# TPU! FreeBSD Club



## wiak (Feb 27, 2007)

TPU! FreeBSD Group
I and "Easy Rhino" thougt we should make a freebsd group here on TPU, so here are the Members so far

TPU! FreeBSD Group Members 2007
wiak
Easy Rhino
Migons

IRC Channel  
easy, #FreeBSD @ TPUnet 

everyone are welcome!


----------



## Easy Rhino (Mar 2, 2007)

yes, this group is going to be small but once we get a few active people we can really start throwing our information around!


----------



## Migons (Mar 7, 2007)

Add me too!


----------



## Easy Rhino (Mar 7, 2007)

Migons said:


> Add me too!



sweet migons. whats your main use for it? you use any gui ??


----------



## Easy Rhino (Mar 9, 2007)

here is what im running lately

samba
apache
pure-ftpd
nfs

so you can see its basically a home networking box. i have yet to mess around with ipfw and what not.


----------



## Migons (Mar 9, 2007)

Easy Rhino said:


> sweet migons. whats your main use for it? you use any gui ??



I use it as primary desktop OS. For few months, I've been forced to use Windows because World of Warcraft   But otherwise I have all my work etc in FreeBSD. 

And as desktop os, I ofc have gui on it; I'm using Openbox+fbpanel combo.


----------



## Easy Rhino (Mar 9, 2007)

Migons said:


> I use it as primary desktop OS. For few months, I've been forced to use Windows because World of Warcraft   But otherwise I have all my work etc in FreeBSD.
> 
> And as desktop os, I ofc have gui on it; I'm using Openbox+fbpanel combo.



nice. have you gotten 3d acceleration working with freebsd?

what work do you do on the desktop ?

btw, i run fluxbox on my notebook and no gui on the server. i use the notebook to access the server as it doesnt have a monitor/keyboard attached.


----------



## Migons (Mar 9, 2007)

Easy Rhino said:


> nice. have you gotten 3d acceleration working with freebsd?


Sure, pretty easy with NVIDIA. For long, I had problems getting AGP working with newer drivers, but I located a fix from NVNews forums (from official NVIDIA developer), although he said the fix might not be stable, I haven't had any problems.



> what work do you do on the desktop ?


Whatever people do with computer (exept for playing); surfing Internet, chatting, listening music, watching movies / tv series etc.. Or, I sure have played some games too, Enemy Territory, FretsOnFire and some Quake mods for example.


----------



## wiak (Mar 11, 2007)

● **Raw data**:
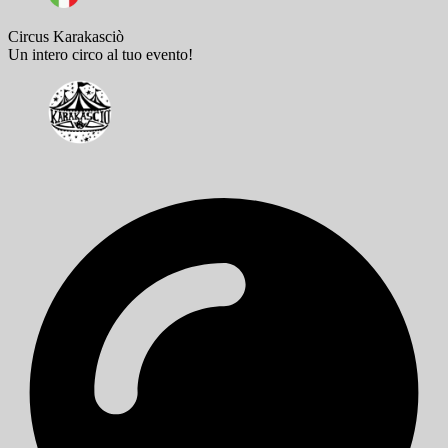
Circus Karakasciò
Un intero circo al tuo evento!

● **Work order 1**: Print the FreeBSD club thread from "yes, this group" up to and including "Migons (Mar 7, 2007)".
● **Work order 2**: In the FreeBSD club thread, which window manager does Easy Rhino run on the notebook?

● **Output 1**:
yes, this group is going to be small but once we get a few active people we can really start throwing our information around!


----------



## Migons (Mar 7, 2007)

● **Output 2**: fluxbox